BEGIN

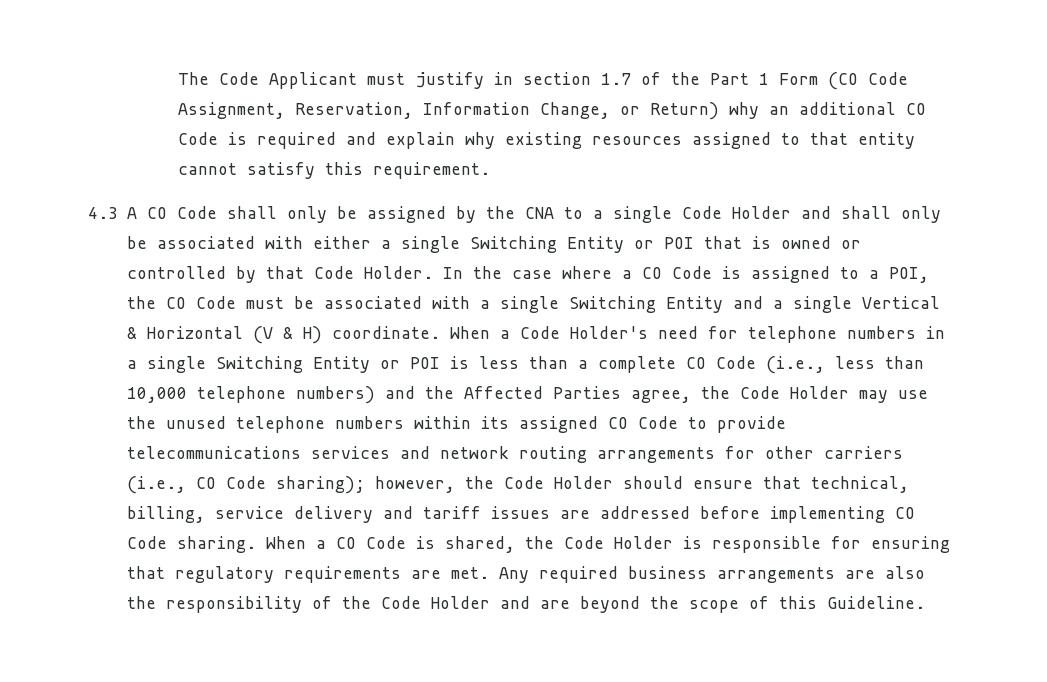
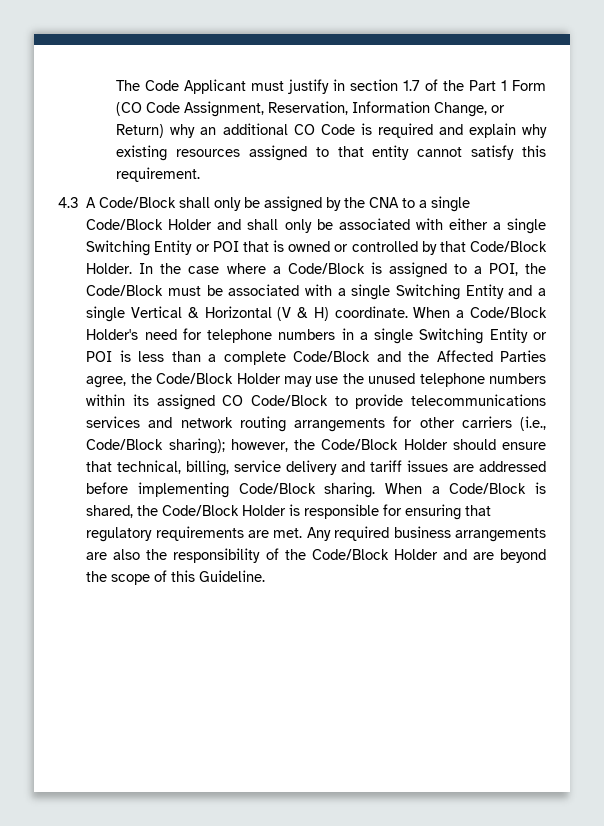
[146,206,217,219] CO Code -> [99,197,177,208] Code/Block
[681,206,722,219] Code -> [86,219,164,230] Code/Block
[313,266,354,279] Code -> [470,241,548,252] Code/Block
[641,266,712,279] CO Code -> [287,263,365,274] Code/Block
[165,296,236,309] CO Code -> [86,285,164,296] Code/Block
[519,326,560,339] Code -> [469,307,547,318] Code/Block
[685,356,924,374] [126,386,375,404] CO Code (i.e., less than 10,000 telephone numbers) -> [293,351,371,362] Code/Block
[739,386,780,399] Code -> [156,373,234,384] Code/Block
[637,416,678,429] Code -> [250,395,328,406] Code/Block
[195,476,266,489] CO Code -> [86,439,164,450] Code/Block
[503,476,544,489] Code -> [321,439,399,450] Code/Block
[894,507,915,519] [126,536,167,549] CO Code -> [238,483,316,494] Code/Block
[335,536,406,549] CO Code -> [449,483,527,494] Code/Block
[563,536,604,549] Code -> [162,505,240,516] Code/Block
[380,596,421,609] Code -> [311,549,389,560] Code/Block

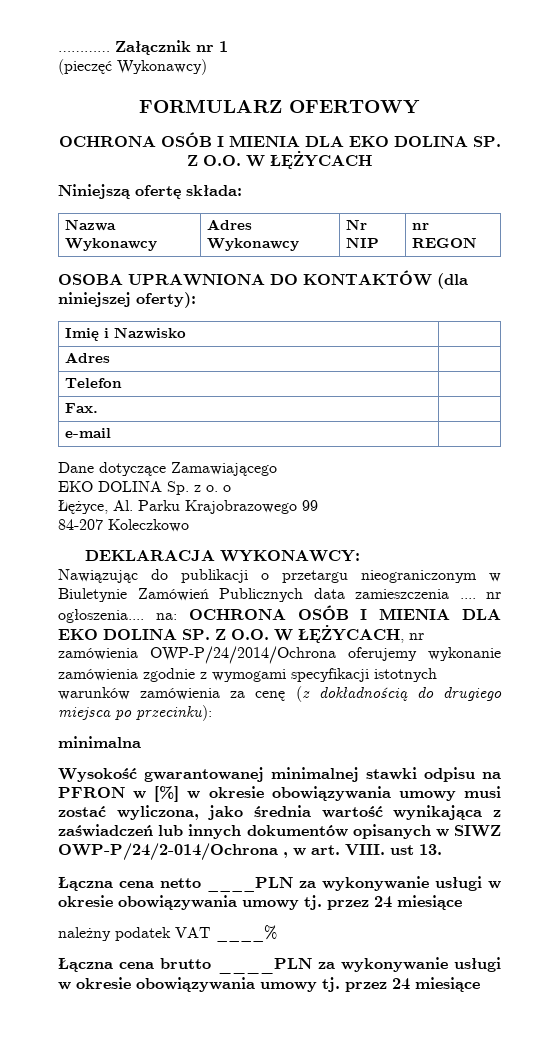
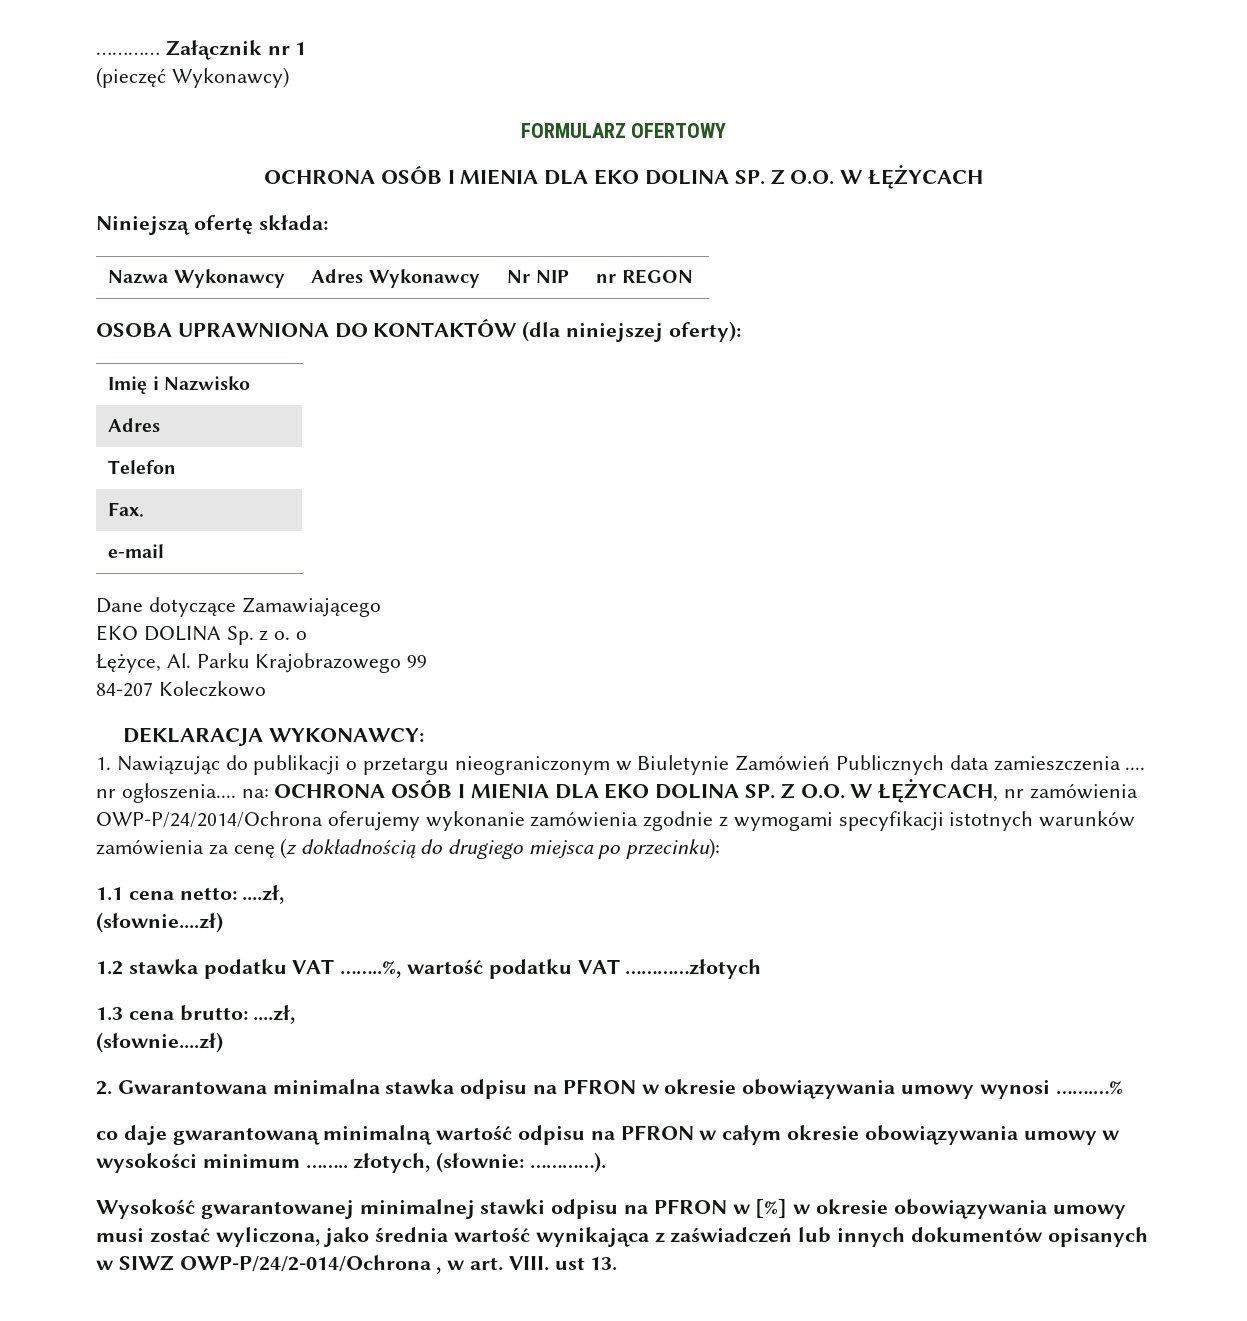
(361, 556) none -> [96,757,111,770] 1.
[58,736,141,748] minimalna -> [96,885,285,904] [96,912,223,933] [96,959,762,979] [96,1005,296,1024] [96,1032,223,1053] [96,1079,1123,1099] [96,1125,1121,1145] [96,1152,607,1173] 1.1 cena netto: ....zł, // (słownie....zł) // 1.2 stawka podatku VAT ……..%, wartość podatku VAT …………złotych // 1.3 cena brutto: ....zł, // (słownie....zł) // 2. Gwarantowana minimalna stawka odpisu na PFRON w okresie obowiązywania umowy wynosi …….…% // co daje gwarantowaną minimalną wartość odpisu na PFRON w całym okresie obowiązywania umowy w wysokości minimum …….. złotych, (słownie: …………).
[58,876,501,892] [58,895,462,910] [58,925,277,942] [58,957,501,974] [58,977,480,992] // Łączna cena netto ____PLN za wykonywanie usługi w okresie obowiązywania umowy tj. przez 24 miesiące // należny podatek VAT ____% // Łączna cena brutto ____PLN za wykonywanie usługi w okresie obowiązywania umowy tj. przez 24 miesiące -> (618, 1264) none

END

Using the entries above, reproduce word for word only the lines from the one that contains "[195,476,266,489] CO Code" to the one that contains "(361, 556) none -> [96,757,111,770] 1.", both ends included, and drop every picture.

▶ _REPLY_
[195,476,266,489] CO Code -> [86,439,164,450] Code/Block
[503,476,544,489] Code -> [321,439,399,450] Code/Block
[894,507,915,519] [126,536,167,549] CO Code -> [238,483,316,494] Code/Block
[335,536,406,549] CO Code -> [449,483,527,494] Code/Block
[563,536,604,549] Code -> [162,505,240,516] Code/Block
[380,596,421,609] Code -> [311,549,389,560] Code/Block

(361, 556) none -> [96,757,111,770] 1.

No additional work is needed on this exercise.